Quote the records verbatim, starting at their first line and ending at the line that contains "173H107L109 179L113 183H115V184L121", with both of those lines included.

━━ EXERCISE INPUTS

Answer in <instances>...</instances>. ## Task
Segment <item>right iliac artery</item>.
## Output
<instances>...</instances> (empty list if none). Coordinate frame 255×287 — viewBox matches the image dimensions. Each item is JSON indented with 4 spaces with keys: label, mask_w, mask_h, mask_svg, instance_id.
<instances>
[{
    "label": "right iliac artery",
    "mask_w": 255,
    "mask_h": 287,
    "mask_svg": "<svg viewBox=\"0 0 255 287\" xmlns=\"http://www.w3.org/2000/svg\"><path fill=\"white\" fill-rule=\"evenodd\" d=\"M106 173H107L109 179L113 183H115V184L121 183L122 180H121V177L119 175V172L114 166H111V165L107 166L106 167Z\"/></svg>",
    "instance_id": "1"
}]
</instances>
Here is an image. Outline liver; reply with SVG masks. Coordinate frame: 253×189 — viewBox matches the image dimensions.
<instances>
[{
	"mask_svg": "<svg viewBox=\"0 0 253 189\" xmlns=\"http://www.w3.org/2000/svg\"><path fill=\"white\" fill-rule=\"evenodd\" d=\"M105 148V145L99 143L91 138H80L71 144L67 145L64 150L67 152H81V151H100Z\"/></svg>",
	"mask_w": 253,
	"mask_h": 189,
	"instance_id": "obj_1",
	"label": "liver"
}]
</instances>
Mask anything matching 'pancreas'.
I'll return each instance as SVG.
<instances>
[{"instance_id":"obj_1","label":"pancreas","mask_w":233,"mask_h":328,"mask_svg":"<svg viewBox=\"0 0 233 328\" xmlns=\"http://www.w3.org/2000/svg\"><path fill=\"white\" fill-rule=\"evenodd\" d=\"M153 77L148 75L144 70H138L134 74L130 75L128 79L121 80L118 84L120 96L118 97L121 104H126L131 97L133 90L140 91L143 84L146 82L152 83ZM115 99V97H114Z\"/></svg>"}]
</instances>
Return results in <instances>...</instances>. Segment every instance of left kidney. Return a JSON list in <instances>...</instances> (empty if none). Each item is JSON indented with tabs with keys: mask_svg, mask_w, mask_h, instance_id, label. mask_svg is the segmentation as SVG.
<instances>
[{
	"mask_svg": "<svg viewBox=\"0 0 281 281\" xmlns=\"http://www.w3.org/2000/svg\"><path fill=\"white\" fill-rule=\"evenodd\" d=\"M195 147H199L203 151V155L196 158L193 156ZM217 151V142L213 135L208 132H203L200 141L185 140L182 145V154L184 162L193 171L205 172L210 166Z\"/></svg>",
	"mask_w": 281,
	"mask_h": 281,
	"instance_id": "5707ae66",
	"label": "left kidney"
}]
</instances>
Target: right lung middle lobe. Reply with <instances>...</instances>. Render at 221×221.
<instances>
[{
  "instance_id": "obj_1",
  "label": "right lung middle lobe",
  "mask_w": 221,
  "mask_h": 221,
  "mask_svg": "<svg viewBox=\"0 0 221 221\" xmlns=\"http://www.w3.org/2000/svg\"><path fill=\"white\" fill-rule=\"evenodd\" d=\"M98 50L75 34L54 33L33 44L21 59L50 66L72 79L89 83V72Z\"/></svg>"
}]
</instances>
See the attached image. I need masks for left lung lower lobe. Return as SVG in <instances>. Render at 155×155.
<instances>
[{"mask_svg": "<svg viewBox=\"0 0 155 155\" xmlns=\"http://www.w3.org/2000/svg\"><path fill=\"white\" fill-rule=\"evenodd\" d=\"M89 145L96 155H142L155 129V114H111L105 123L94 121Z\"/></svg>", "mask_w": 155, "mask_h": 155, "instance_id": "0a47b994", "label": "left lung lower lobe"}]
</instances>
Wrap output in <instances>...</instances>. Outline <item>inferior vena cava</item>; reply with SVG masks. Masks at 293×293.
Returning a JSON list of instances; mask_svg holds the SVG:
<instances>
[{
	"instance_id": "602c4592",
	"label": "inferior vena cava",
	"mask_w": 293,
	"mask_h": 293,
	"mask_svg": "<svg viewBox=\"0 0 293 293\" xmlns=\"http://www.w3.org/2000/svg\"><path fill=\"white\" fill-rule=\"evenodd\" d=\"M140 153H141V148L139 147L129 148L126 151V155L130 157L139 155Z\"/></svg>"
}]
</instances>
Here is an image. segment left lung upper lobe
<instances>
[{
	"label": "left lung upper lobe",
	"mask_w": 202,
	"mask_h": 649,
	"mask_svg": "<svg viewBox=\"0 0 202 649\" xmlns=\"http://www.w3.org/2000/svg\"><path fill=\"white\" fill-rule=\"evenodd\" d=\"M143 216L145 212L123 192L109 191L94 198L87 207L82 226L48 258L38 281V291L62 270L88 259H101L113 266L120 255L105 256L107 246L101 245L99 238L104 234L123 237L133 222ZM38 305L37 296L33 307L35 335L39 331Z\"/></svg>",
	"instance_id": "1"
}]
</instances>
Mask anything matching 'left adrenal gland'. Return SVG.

━━━━

▸ COMPLETE RESPONSE:
Answer in <instances>...</instances>. ## Task
Segment <item>right iliac artery</item>.
## Output
<instances>...</instances> (empty list if none). Coordinate frame 255×287 — viewBox matches the image dimensions. Each item is JSON indented with 4 spaces with keys: label, mask_w, mask_h, mask_svg, instance_id.
<instances>
[{
    "label": "right iliac artery",
    "mask_w": 255,
    "mask_h": 287,
    "mask_svg": "<svg viewBox=\"0 0 255 287\" xmlns=\"http://www.w3.org/2000/svg\"><path fill=\"white\" fill-rule=\"evenodd\" d=\"M106 173H107L109 179L113 183H115V184L121 183L122 180H121V177L119 175V172L114 166H111V165L107 166L106 167Z\"/></svg>",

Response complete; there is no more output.